TASK. Check every line of the entries for "CROSS", and copy the lines that hold it.

PROVIDED MATERIAL.
------------------------

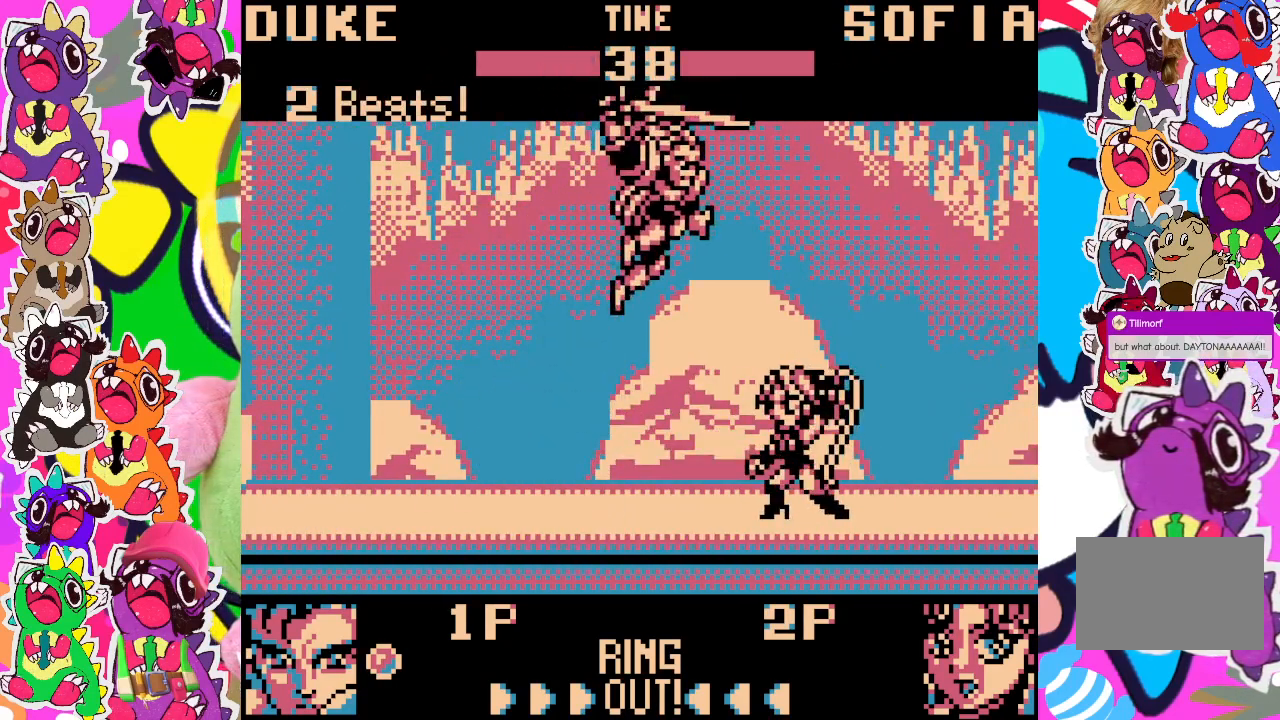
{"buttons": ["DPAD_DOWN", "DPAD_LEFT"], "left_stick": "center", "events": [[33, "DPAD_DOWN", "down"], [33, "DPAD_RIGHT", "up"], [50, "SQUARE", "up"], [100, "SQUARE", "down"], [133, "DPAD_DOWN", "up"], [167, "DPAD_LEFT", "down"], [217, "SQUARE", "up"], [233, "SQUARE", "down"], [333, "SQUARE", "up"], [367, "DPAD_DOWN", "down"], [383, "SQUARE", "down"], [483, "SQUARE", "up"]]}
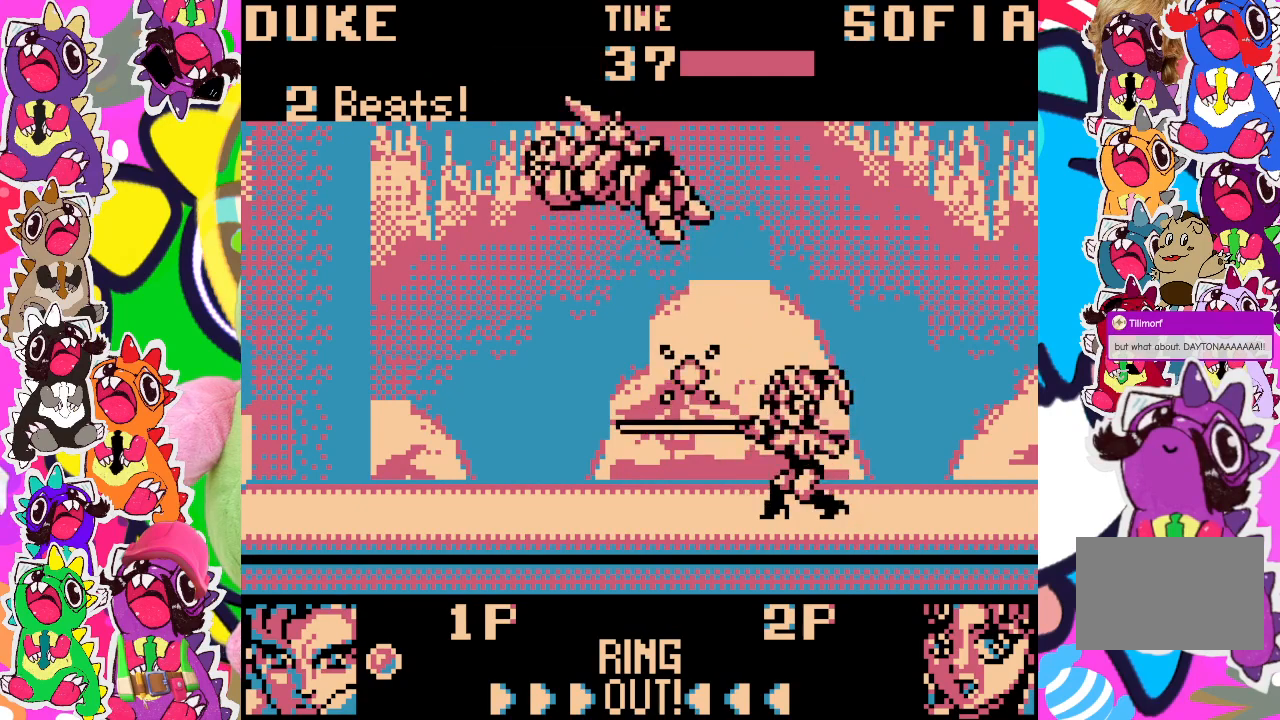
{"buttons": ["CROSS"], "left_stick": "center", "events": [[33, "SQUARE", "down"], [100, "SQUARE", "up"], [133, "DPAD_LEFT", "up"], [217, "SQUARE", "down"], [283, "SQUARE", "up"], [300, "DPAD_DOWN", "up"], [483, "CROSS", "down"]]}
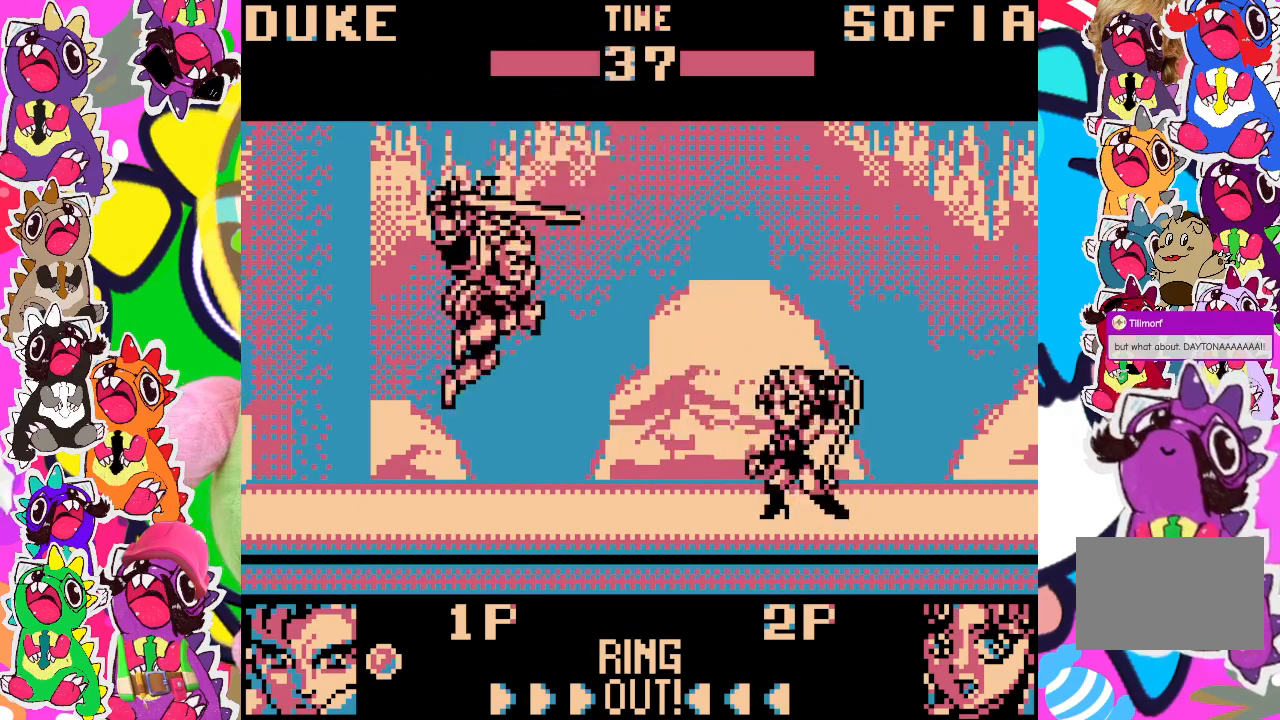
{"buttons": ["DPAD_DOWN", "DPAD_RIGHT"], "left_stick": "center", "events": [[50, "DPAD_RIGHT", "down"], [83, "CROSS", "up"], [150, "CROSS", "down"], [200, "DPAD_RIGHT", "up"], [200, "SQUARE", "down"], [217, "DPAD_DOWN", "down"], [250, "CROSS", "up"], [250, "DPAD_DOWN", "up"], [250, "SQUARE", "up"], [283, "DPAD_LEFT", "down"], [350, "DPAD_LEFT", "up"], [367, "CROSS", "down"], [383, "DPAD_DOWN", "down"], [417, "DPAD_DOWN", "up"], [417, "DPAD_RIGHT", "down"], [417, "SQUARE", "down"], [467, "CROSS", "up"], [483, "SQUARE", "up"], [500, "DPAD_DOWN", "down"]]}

------------------------

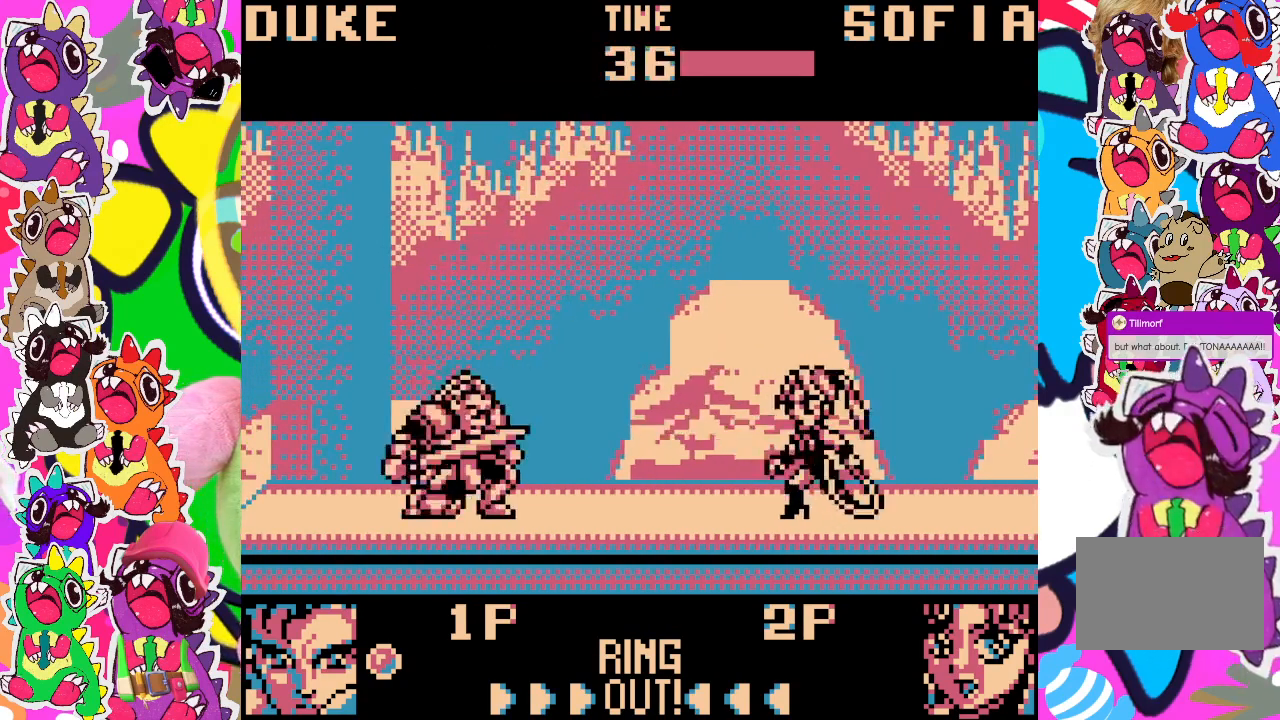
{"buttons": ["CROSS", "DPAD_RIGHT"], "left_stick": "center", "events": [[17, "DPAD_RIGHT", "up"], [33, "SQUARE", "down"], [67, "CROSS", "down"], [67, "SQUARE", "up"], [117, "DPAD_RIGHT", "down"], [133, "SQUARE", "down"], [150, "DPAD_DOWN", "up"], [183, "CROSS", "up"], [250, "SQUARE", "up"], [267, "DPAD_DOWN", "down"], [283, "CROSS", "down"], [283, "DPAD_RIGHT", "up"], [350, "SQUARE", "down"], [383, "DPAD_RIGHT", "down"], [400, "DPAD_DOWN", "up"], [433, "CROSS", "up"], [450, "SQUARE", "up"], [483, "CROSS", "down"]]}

------------------------

RESULT OF THE EXERCISE.
{"buttons": ["CROSS"], "left_stick": "center", "events": [[33, "SQUARE", "down"], [100, "SQUARE", "up"], [133, "DPAD_LEFT", "up"], [217, "SQUARE", "down"], [283, "SQUARE", "up"], [300, "DPAD_DOWN", "up"], [483, "CROSS", "down"]]}
{"buttons": ["DPAD_DOWN", "DPAD_RIGHT"], "left_stick": "center", "events": [[50, "DPAD_RIGHT", "down"], [83, "CROSS", "up"], [150, "CROSS", "down"], [200, "DPAD_RIGHT", "up"], [200, "SQUARE", "down"], [217, "DPAD_DOWN", "down"], [250, "CROSS", "up"], [250, "DPAD_DOWN", "up"], [250, "SQUARE", "up"], [283, "DPAD_LEFT", "down"], [350, "DPAD_LEFT", "up"], [367, "CROSS", "down"], [383, "DPAD_DOWN", "down"], [417, "DPAD_DOWN", "up"], [417, "DPAD_RIGHT", "down"], [417, "SQUARE", "down"], [467, "CROSS", "up"], [483, "SQUARE", "up"], [500, "DPAD_DOWN", "down"]]}
{"buttons": ["CROSS", "DPAD_RIGHT"], "left_stick": "center", "events": [[17, "DPAD_RIGHT", "up"], [33, "SQUARE", "down"], [67, "CROSS", "down"], [67, "SQUARE", "up"], [117, "DPAD_RIGHT", "down"], [133, "SQUARE", "down"], [150, "DPAD_DOWN", "up"], [183, "CROSS", "up"], [250, "SQUARE", "up"], [267, "DPAD_DOWN", "down"], [283, "CROSS", "down"], [283, "DPAD_RIGHT", "up"], [350, "SQUARE", "down"], [383, "DPAD_RIGHT", "down"], [400, "DPAD_DOWN", "up"], [433, "CROSS", "up"], [450, "SQUARE", "up"], [483, "CROSS", "down"]]}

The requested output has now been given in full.